Le prolifique Abdellah Taïa propose un roman aux multiples narrations sans finalité autre que son amorce: partir.

Ses protagonistes ne font que s'évader, quitter un Maghreb, une famille, eux-mêmes, pour s'échouer dans ce pays pour mourir qu'est la France.

Au coeur du récit, Zahira, prostituée sur le déclin, hantée par ses souvenirs de jeunesse. Archétype de la courtisane au coeur d'or, elle accueille entre ses jambes les immigrants brisés qui aboutissent à Paris, leur offre un peu de plaisir, un peu de réconfort, souvent en échange de trois fois rien.

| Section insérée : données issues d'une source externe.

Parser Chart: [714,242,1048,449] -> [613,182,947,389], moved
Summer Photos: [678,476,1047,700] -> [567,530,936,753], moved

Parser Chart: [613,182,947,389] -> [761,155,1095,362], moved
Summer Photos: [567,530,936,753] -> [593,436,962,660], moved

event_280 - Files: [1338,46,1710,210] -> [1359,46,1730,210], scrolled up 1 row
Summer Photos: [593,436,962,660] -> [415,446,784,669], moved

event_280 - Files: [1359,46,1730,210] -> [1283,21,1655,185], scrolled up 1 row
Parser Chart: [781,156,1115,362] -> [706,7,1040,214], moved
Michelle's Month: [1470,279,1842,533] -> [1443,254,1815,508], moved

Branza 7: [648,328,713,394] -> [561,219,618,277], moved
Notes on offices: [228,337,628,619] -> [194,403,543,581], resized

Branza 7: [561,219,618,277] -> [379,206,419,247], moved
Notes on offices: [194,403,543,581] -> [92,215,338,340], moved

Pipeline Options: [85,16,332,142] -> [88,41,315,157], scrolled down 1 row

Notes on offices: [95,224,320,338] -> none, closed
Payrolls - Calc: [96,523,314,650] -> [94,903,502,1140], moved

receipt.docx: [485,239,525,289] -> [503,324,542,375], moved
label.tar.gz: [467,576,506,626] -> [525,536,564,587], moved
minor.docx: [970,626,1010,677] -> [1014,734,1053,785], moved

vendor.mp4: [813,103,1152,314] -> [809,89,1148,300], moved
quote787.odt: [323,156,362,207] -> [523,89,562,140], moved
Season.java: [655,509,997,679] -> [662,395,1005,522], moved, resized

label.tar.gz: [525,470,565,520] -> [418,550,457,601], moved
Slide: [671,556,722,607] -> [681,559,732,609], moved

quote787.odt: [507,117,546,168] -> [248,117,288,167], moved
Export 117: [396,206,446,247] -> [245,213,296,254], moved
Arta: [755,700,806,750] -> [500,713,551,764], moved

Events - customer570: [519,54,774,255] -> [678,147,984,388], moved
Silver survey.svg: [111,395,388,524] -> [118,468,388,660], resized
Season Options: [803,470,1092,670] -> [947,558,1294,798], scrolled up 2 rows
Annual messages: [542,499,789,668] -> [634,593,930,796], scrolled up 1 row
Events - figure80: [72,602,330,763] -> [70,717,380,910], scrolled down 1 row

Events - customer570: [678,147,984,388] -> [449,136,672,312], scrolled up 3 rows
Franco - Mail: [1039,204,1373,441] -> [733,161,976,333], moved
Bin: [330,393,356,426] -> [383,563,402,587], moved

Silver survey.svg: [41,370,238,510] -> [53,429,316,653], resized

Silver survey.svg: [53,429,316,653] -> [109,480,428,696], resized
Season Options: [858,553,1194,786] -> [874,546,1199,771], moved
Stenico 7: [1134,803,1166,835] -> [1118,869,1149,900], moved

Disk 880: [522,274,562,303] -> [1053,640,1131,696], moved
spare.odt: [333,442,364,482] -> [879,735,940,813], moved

Un ami à l'aube de la grande opération, qui se révolte contre son propre sort, se souvient lui aussi de son passé, de ses soeurs qui le transformaient en fille, elles qui ont toutes été mariées ou vendues au loin.

Les mots, impudiques, témoignent sans vulgarité de ce quotidien qui dépérit lentement, au même rythme que les rêves de jadis dont ils ne peuvent s'évader.

Ce livre fait mal, tout en déclenchant un élan de liberté qui s'essouffle à peine, malgré le cul-de-sac que représente cette France qui se voulait salvatrice. Un pays où mourir non pas physiquement, mais d'une façon plus intime, signifie se transformer vers une acceptation de soi, de son immuabilité.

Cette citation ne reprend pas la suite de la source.